+++ GIVEN TEXT +++
Joo Ho-young (Korean: 주호영, born 8 January 1960) is a South Korean judge and politician who served as the interim Chairman of the conservative United Future Party (UFP)/People Power Party (PPP) in May 2020, and again from 8 to 30 April 2021. He has been the incumbent Member of the National Assembly for Suseong 1st constituency since 2020; before that, he represented for 2nd constituency from 2004 to 2020. He was the Minister for Special Affairs under the President Lee Myung-bak from 2009 to 2010.

Early life and education 
Born in Uljin, Joo attended to Neungin High School. He studied law in Yeungnam University.

Career 
After qualifying for the bar in 1982, Joo worked as a judge for 19 years.

He was firstly elected to the National Assembly in 2004 election. He served as the parliamentary leader of the Grand National Party (GNP) from 2006 to 2007. Following his re-election in 2008 election, he was appointed the Minister for Special Affairs.

On 18 July 2016, Joo announced he would run as the party chairperson for the upcoming leadership election. He lost to Lee Jung-hyun.

Following the political scandal, Joo left the Saenuri Party along with other dissidents. He was elected the parliamentary leader of the newly formed Bareun Party but in November 2017, he announced his departure in order to join the Liberty Korea Party (LKP) along with other 8 MPs. He, however, remained till his term as a parliamentary leader ended.
+++
**GIVEN INSTRUCTION A**.
Can you retype the Joo Ho-young biography from the words "On 18 July 2016, Joo" through the words "parliamentary leader ended."?
**GIVEN INSTRUCTION B**.
Can you turn the paragraph of the Joo Ho-young biography that begins "He was firstly elected" into a short bulleted list that keeps its main facts?
+++ SUPPLIED INFORMATION +++
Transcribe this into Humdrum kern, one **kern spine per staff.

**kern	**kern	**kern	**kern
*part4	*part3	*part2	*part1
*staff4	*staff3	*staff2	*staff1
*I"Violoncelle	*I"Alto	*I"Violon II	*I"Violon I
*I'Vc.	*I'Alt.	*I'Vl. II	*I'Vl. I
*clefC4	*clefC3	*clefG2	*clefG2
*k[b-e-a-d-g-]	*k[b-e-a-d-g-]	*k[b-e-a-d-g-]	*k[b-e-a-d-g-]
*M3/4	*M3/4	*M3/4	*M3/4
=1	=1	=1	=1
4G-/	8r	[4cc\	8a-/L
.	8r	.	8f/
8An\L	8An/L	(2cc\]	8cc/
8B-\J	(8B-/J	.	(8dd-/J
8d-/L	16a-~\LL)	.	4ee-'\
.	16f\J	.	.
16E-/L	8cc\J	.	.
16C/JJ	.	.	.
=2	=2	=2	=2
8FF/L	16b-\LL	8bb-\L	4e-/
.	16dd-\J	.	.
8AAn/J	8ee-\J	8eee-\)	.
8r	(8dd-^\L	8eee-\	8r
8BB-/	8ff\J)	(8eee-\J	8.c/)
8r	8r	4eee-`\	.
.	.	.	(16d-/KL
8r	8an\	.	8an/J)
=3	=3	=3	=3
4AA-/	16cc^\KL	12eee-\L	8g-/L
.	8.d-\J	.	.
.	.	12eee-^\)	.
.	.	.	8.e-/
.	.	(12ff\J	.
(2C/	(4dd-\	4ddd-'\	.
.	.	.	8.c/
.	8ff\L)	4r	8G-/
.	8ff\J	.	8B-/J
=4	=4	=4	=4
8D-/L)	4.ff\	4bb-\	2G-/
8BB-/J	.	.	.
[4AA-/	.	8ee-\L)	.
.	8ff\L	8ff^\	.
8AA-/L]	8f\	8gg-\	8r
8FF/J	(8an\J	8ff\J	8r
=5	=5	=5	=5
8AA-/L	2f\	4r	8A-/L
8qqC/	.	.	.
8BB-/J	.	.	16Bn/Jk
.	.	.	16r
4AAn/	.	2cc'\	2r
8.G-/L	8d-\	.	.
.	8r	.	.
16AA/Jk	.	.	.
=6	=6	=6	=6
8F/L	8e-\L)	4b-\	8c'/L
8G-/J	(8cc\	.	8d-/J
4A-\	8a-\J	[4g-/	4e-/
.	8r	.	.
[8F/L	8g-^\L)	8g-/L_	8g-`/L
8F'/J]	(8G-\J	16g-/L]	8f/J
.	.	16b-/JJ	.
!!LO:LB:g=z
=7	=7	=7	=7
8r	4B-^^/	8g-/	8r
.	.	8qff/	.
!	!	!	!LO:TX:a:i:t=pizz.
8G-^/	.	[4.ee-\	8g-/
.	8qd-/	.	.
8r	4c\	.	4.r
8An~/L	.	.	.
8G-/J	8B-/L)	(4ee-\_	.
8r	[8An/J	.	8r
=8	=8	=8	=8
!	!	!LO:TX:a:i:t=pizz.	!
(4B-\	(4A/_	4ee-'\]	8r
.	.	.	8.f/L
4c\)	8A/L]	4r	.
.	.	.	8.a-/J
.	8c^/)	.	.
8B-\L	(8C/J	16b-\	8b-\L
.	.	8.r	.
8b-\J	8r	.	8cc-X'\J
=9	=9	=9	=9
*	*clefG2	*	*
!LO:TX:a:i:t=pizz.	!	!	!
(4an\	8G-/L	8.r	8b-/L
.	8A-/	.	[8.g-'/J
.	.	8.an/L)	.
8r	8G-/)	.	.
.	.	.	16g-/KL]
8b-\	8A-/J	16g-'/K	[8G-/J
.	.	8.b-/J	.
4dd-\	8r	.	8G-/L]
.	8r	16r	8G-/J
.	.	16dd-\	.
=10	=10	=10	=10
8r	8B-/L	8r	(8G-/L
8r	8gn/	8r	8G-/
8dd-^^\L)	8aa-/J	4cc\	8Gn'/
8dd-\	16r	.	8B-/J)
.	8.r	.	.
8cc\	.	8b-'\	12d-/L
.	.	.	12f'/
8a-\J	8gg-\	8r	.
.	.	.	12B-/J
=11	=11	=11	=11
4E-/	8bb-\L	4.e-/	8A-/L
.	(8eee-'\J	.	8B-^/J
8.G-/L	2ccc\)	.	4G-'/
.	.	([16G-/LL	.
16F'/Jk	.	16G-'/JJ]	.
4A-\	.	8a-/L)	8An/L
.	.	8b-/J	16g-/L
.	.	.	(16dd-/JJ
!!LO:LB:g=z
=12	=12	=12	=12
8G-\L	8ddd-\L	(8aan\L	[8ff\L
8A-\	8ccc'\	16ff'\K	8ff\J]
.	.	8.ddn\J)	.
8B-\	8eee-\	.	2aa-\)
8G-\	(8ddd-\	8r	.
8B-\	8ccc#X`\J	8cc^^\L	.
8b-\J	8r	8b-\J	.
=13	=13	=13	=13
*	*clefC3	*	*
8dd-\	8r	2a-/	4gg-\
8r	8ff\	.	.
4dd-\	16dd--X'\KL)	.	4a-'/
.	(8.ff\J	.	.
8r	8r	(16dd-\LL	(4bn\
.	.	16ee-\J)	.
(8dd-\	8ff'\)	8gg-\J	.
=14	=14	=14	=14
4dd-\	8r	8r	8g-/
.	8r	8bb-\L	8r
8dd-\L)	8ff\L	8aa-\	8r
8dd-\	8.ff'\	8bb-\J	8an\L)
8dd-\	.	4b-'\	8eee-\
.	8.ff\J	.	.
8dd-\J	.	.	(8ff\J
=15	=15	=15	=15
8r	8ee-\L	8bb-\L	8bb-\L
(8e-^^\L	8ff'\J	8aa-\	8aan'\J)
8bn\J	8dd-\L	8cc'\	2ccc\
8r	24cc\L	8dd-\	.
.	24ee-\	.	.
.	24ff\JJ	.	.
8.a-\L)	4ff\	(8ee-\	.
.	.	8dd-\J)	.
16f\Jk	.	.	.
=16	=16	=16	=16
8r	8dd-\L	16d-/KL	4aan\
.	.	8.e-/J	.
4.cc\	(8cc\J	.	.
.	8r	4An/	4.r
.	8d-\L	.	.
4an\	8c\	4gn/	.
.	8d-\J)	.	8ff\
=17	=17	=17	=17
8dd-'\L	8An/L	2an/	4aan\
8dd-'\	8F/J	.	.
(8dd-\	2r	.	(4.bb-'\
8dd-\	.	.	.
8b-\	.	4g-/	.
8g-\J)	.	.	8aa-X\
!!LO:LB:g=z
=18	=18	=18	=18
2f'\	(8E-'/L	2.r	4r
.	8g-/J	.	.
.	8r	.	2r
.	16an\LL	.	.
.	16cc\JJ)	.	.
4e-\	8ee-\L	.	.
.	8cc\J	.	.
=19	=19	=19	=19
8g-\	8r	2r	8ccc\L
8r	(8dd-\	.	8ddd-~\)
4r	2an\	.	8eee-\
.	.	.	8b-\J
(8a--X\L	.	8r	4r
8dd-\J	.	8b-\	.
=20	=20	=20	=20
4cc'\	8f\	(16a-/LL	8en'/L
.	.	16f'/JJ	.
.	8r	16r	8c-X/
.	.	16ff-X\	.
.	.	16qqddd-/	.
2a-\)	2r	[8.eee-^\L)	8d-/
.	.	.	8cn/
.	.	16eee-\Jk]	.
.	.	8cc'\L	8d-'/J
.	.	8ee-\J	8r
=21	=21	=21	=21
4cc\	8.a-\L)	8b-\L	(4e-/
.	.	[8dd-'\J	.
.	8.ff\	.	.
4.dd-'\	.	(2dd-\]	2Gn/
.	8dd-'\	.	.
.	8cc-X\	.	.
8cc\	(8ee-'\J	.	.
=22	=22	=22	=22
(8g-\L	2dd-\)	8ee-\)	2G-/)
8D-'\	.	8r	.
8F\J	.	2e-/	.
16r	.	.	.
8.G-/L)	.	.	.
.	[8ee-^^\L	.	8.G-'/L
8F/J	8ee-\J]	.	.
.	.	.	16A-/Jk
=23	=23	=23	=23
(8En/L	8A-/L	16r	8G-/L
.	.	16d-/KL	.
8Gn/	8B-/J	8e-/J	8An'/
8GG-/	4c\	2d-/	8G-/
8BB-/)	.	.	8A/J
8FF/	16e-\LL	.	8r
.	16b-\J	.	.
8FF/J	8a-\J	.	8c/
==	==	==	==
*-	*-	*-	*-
+++
**OUTPUT A**.
On 18 July 2016, Joo announced he would run as the party chairperson for the upcoming leadership election. He lost to Lee Jung-hyun.

Following the political scandal, Joo left the Saenuri Party along with other dissidents. He was elected the parliamentary leader of the newly formed Bareun Party but in November 2017, he announced his departure in order to join the Liberty Korea Party (LKP) along with other 8 MPs. He, however, remained till his term as a parliamentary leader ended.

**OUTPUT B**.
- First elected to the National Assembly in the 2004 election
- Parliamentary leader of the Grand National Party (GNP) from 2006 to 2007
- Re-elected in the 2008 election, then appointed Minister for Special Affairs